Fringe Festival Review: FracturReview by Kimberley Crayton-Brown
Fractur
Urban Vineyard theatre cooperative
Bats Theatre
13–16 Feb, 8pm
book@bats.co.nz, 802 4175
CONTAINS SPOILERS
Image from Fringe website
The show begins with creator and director Vanja Draganic addressing the audience, explaining her reasons for wanting to
recreate the 1971 Stanford Prison Experiment.
“My father was shot by a neighbour,” she says, “they called it ethnic cleansing.”
She wanted to explore what caused the ‘fracturs’ between people and cultures, and Fractur is the result.
Described as documentary theatre, the audience is led to believe what they are witnessing is based on actual events.
Throughout the play the actors acknowledge they are part of an experiment, and the director herself appears from time to
time to check their progress.
The audience is told eight actors volunteered to spend six days locked in a hall in the Waikato, divided into prisoners
and guards. What happened over those days was filmed, edited, and then turned into a script.
Over an hour the audience observe relationships breaking down between actors who were previously friends; prisoners who
turn on each other, and guards whose sudden power over others often becomes violent.
The basic lighting and set help create an image of a hall or “prison”, with actors breaking the fourth wall between
scenes to explain to the audience their reasons for participating in the experiment, or to justify their behaviour.
There are some intense moments in this play, and the small size of the Bats theatre means the audience are often left
feeling slightly uncomfortable.
This tension builds until the final, explosive scene of the play where each character turns on another, chairs are
thrown, and the director bursts onto the stage.

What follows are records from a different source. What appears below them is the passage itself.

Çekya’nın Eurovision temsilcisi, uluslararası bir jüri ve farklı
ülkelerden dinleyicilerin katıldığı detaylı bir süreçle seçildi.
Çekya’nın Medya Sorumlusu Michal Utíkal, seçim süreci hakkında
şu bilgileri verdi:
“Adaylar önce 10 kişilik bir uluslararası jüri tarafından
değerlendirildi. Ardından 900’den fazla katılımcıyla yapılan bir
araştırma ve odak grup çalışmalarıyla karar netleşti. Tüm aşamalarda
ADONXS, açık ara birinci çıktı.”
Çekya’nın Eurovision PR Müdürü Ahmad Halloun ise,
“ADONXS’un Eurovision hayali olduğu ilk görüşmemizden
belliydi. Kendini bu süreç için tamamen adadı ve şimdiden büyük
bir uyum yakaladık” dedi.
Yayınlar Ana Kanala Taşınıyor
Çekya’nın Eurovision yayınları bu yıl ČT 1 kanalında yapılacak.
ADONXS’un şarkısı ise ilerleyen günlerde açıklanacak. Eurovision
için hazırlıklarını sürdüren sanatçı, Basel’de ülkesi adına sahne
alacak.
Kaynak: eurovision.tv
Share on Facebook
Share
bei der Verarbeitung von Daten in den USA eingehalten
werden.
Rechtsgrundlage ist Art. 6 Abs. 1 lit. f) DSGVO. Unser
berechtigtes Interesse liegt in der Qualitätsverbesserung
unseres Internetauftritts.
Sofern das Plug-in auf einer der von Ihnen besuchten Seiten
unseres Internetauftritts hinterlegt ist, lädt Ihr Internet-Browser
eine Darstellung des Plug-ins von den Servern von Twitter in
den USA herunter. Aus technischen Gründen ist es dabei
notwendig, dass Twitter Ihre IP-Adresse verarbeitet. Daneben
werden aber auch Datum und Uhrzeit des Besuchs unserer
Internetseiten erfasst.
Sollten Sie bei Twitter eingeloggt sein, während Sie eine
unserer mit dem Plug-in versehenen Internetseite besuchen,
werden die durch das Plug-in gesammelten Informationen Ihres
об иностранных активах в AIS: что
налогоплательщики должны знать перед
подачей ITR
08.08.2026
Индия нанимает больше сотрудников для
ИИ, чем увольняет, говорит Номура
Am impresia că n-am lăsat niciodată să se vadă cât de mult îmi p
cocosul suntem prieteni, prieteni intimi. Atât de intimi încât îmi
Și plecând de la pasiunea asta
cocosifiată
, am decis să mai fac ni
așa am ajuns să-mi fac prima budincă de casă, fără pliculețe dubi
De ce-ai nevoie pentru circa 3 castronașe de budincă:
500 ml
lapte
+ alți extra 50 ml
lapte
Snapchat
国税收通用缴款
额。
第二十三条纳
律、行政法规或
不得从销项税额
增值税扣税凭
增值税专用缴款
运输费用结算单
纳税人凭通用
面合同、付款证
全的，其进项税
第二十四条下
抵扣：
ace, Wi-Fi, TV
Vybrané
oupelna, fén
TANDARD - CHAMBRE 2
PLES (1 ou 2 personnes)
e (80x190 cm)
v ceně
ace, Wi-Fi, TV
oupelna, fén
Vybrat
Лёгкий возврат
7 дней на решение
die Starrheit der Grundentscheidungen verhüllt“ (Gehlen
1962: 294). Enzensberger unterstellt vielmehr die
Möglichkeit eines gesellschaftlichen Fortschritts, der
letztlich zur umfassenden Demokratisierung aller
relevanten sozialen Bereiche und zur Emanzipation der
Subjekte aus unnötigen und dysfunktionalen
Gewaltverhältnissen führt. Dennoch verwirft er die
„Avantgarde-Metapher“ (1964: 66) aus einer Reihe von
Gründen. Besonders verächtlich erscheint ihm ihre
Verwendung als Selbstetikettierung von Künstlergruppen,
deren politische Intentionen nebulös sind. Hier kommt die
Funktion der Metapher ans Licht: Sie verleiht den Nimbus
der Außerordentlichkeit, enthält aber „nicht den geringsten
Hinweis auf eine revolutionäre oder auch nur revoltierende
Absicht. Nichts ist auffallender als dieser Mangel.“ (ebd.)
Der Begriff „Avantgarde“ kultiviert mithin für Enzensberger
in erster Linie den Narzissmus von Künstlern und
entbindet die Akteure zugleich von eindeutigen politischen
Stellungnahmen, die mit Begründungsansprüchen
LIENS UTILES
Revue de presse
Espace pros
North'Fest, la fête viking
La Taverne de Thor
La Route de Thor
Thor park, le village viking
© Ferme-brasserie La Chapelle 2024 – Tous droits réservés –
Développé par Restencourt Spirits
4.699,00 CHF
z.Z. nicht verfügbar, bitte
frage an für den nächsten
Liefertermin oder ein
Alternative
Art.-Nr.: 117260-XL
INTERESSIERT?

One character runs into the audience, screaming for their help, then the actors rush backstage and the show abruptly
ends.
There were times during this play where the idea of it being based on real events added to its effect. It was hard to
believe a human being could treat another this way, that the people in front of you had acted this way, and this is what
made the action on stage so shocking.
And even though it turns out the entire play is fiction and Vanja Draganic is only a character (Fractur was actually written and directed by David Foote), it succeeds in leaving you questioning human nature, and wondering
what it is about power that makes people act the way they do and create such ‘fracturs’.